> [Text]

□ □ □ □ □ □ □

4.2 Slow invariant manifold

The SIM for the hardening NES, where \(n=l=2\) and \(\gamma _{3}=1\), is described by

$$\begin{aligned} \begin{aligned} u_{21}^2\omega _1^4a_1^2&=b_1^2\left( \left( \omega _1^2-\frac{\gamma _{3}}{4}\left( 3b_1^2+6b_2^2\right) \right) ^2+4\zeta _{\text {a}}^2\omega _1^4\right) \\ u_{22}^2\omega _2^4a_2^2&=b_2^2\left( \left( \omega _2^2-\frac{\gamma _{3}}{4}\left( 3b_2^2+6b_1^2\right) \right) ^2+4\zeta _{\text {a}}^2\omega _1^2\omega _2^2\right) , \end{aligned} \end{aligned}$$

(31)

while the SIM for the softening NES is given by

$$\begin{aligned} \begin{aligned} u_{21}^2\omega _1^4a_1^2&=b_1^2\left( \left( \omega _1^2-G_1(b_1,b_2)\right) ^2+4\zeta _{\text {a}}^2\omega _1^4\right) \\ u_{22}^2\omega _2^4a_2^2&=b_2^2\left( \left( \omega _2^2-G_2(b_1,b_2)\right) ^2+4\zeta _{\text {a}}^2\omega _1^2\omega _2^2\right) . \end{aligned} \end{aligned}$$

(32)

\(G_{1}\) and \(G_{2}\) can be obtained from solving the integral (16); however, an analytical solution to that integral cannot be obtained with standard techniques while numerically computing this integral is very slow. Therefore, for plotting the manifold and studying its stability, the integral is solved semi-analytically by exploiting a polynomial least square approximation. This approximation allows for a fast and converging continuation and stability computation of (32), similarly as in [29].

In the special case where there is only a single active mode, we have \(a_h\ne 0\), \(b_h\ne 0\), \(a_j=b_j=0\) where \(j \ne h\). Accordingly, an exact analytical expression for \(G_h(b_h)\) for the softening NES is found directly through harmonic balancing without resorting to a refitting of polynomial series. Solving the single integral (16) for that case:

(33)

□ □ □ □ □ □ □

> [Given records]
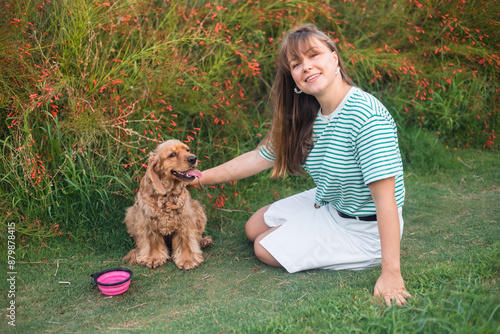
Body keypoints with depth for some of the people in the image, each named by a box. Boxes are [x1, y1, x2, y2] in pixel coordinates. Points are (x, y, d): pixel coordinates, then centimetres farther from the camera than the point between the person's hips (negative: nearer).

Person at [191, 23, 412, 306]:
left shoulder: (367, 116, -30)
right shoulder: (305, 118, -5)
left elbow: (385, 196, -32)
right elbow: (261, 157, 3)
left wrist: (391, 273, -33)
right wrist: (203, 178, 3)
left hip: (364, 227, -8)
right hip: (327, 204, 8)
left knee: (266, 250, -4)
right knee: (254, 229, 16)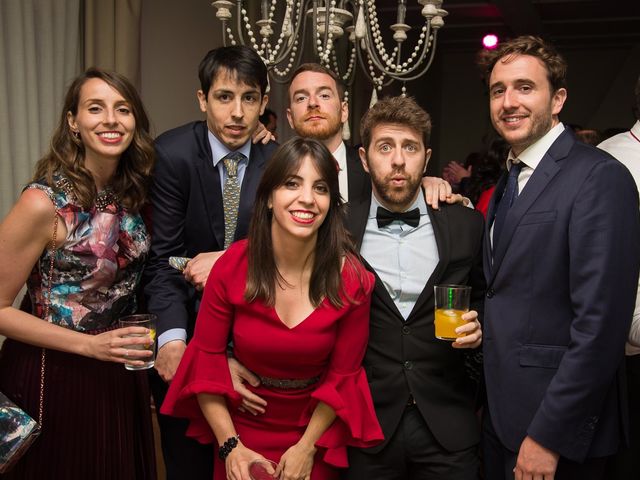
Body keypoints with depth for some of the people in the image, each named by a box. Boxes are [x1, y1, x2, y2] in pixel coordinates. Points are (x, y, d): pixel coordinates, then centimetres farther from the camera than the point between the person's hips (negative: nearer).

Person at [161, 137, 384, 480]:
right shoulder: (232, 267, -16)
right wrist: (230, 446, -13)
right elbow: (206, 360, -9)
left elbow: (342, 375, -7)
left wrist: (307, 449, -7)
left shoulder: (353, 280, -16)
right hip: (241, 434, 0)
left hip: (315, 441, 0)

□ □ □ □ □ □ □

> [Questions to answer]
A. Repeat the slow invariant manifold passage word for word, from "while the SIM" up to and including "as in [29].".
B. Write the next part of the slow invariant manifold passage, picking up right after its final line.

> [Solved tasks]
A.
while the SIM for the softening NES is given by

$$\begin{aligned} \begin{aligned} u_{21}^2\omega _1^4a_1^2&=b_1^2\left( \left( \omega _1^2-G_1(b_1,b_2)\right) ^2+4\zeta _{\text {a}}^2\omega _1^4\right) \\ u_{22}^2\omega _2^4a_2^2&=b_2^2\left( \left( \omega _2^2-G_2(b_1,b_2)\right) ^2+4\zeta _{\text {a}}^2\omega _1^2\omega _2^2\right) . \end{aligned} \end{aligned}$$

(32)

\(G_{1}\) and \(G_{2}\) can be obtained from solving the integral (16); however, an analytical solution to that integral cannot be obtained with standard techniques while numerically computing this integral is very slow. Therefore, for plotting the manifold and studying its stability, the integral is solved semi-analytically by exploiting a polynomial least square approximation. This approximation allows for a fast and converging continuation and stability computation of (32), similarly as in [29].

B.
4.3 SIMs with no activated other modes

The case where only a single mode is active for a hardening NES has been extensively studied in the literature [11, 28,29,30, 33, 41, 56, 57]. The curves in Fig. 3a–b and c–d depict the SIMs for the hardening and softening stiffness, respectively. All SIMs have the same topology: three branches, of which the dashed middle one is unstable, separated by two folds. The left stable branch is suboptimal, as for this branch, the absorber relative displacement (\(b_h\)) is low; consequently, the decay will be slow, as indicated by the first equation of (21). (We remind that the host system damping is neglected, and the absorber relative velocity is the only source of energy dissipation.) The right branch has high absorber activity and, as such, enables fast energy decay. If the dynamics start on the right branch, the NES engages in efficient targeted energy transfer (TET). It was established in [28, 33, 57] that, to ensure TET, the initial energy of the primary system should be above the fold in the local maximum. For energy levels between the two folds, the TET triggering depends on the system’s initial conditions.

Fig. 3

SIMs for the system in Eq. (30), assuming energy on a single mode of the primary system. a and b refer to the hardening case, c and d to the softening one; dashed lines indicate unstable solutions

4.4 SIMs with slightly activated other mode and interaction points

Let us now consider the case of one mode of the primary system strongly activated and the other one only slightly.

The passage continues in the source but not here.